- PROVIDED PASSAGE
■ ■ ■ ■
Cisco Secure Access Control Server for Windows
The Cisco Secure ACS user database

The Cisco Secure ACS user database is crucial for the authorization process. Regardless of whether a user is authenticated by the internal user database or by an external user database, Cisco Secure ACS authorizes network services for users based upon group membership and specific user settings found in the Cisco Secure ACS user database. Thus, all users authenticated by Cisco Secure ACS, even those authenticated by an external user database, have an account in the Cisco Secure ACS user database.

NOTE:

External user databases can only be used to authenticate users and to determine which group Cisco Secure ACS assigns a user to. The Cisco Secure ACS user database, internal to Cisco Secure ACS for Windows Server, provides all authorization services. With few exceptions, Cisco Secure ACS cannot retrieve authorization data from external user databases.

The Cisco Secure ACS user database draws information from several data sources, including a memory-mapped, hash-indexed file, VarsDB.MDB, and the Windows Registry. VarsDB.MDB is a Microsoft Jet database formatted file that yields very fast lookup times. This structure enables the Cisco Secure ACS user database to authenticate users quickly.

Unless Cisco Secure ACS is configured to authenticate users with an external user database, Cisco Secure ACS uses usernames and passwords in the Cisco Secure ACS user database during authentication.

There are five ways to create user accounts in the in Cisco Secure ACS for Windows 2000 Servers. Of these, RDBMS Synchronization and CSUtil.exe support importing user accounts from external sources.

  • Cisco Secure ACS HTML interface – The HTML interface provides the ability to create user accounts manually, one user at a time. Regardless of how a user account was created, a user account can be edited by using the HTML interface.
  • Unknown User Policy – The Unknown User Policy enables Cisco Secure ACS to add users automatically when a user without an account in the CiscoSecure user database is found in an external user database. The creation of a user account in the CiscoSecure user database occurs only when the user attempts to access the network and is successfully authenticated by an external user database.
■ ■ ■ ■
- RAW DATA
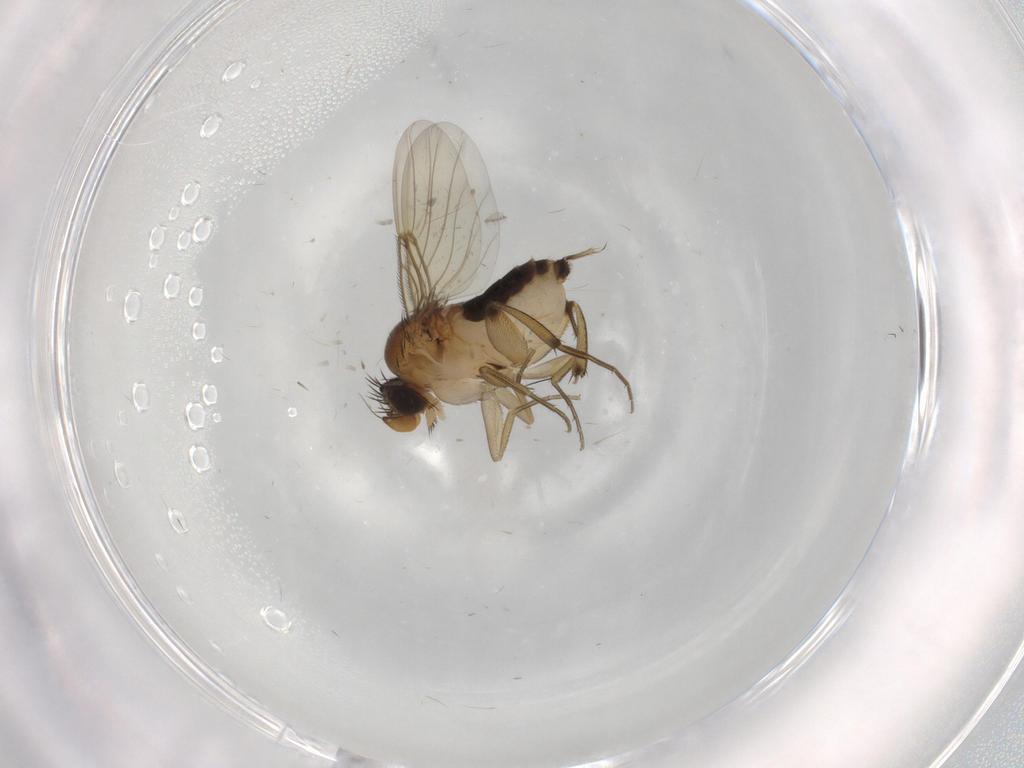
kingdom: Animalia
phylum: Arthropoda
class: Insecta
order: Diptera
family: Phoridae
■ ■ ■ ■
- REQUIRED WORK
Write out the whole passage on the Cisco Secure ACS user database again, word for word.

- SOLUTION TO THE PROBLEM
Cisco Secure Access Control Server for Windows
The Cisco Secure ACS user database

The Cisco Secure ACS user database is crucial for the authorization process. Regardless of whether a user is authenticated by the internal user database or by an external user database, Cisco Secure ACS authorizes network services for users based upon group membership and specific user settings found in the Cisco Secure ACS user database. Thus, all users authenticated by Cisco Secure ACS, even those authenticated by an external user database, have an account in the Cisco Secure ACS user database.

NOTE:

External user databases can only be used to authenticate users and to determine which group Cisco Secure ACS assigns a user to. The Cisco Secure ACS user database, internal to Cisco Secure ACS for Windows Server, provides all authorization services. With few exceptions, Cisco Secure ACS cannot retrieve authorization data from external user databases.

The Cisco Secure ACS user database draws information from several data sources, including a memory-mapped, hash-indexed file, VarsDB.MDB, and the Windows Registry. VarsDB.MDB is a Microsoft Jet database formatted file that yields very fast lookup times. This structure enables the Cisco Secure ACS user database to authenticate users quickly.

Unless Cisco Secure ACS is configured to authenticate users with an external user database, Cisco Secure ACS uses usernames and passwords in the Cisco Secure ACS user database during authentication.

There are five ways to create user accounts in the in Cisco Secure ACS for Windows 2000 Servers. Of these, RDBMS Synchronization and CSUtil.exe support importing user accounts from external sources.

  • Cisco Secure ACS HTML interface – The HTML interface provides the ability to create user accounts manually, one user at a time. Regardless of how a user account was created, a user account can be edited by using the HTML interface.
  • Unknown User Policy – The Unknown User Policy enables Cisco Secure ACS to add users automatically when a user without an account in the CiscoSecure user database is found in an external user database. The creation of a user account in the CiscoSecure user database occurs only when the user attempts to access the network and is successfully authenticated by an external user database.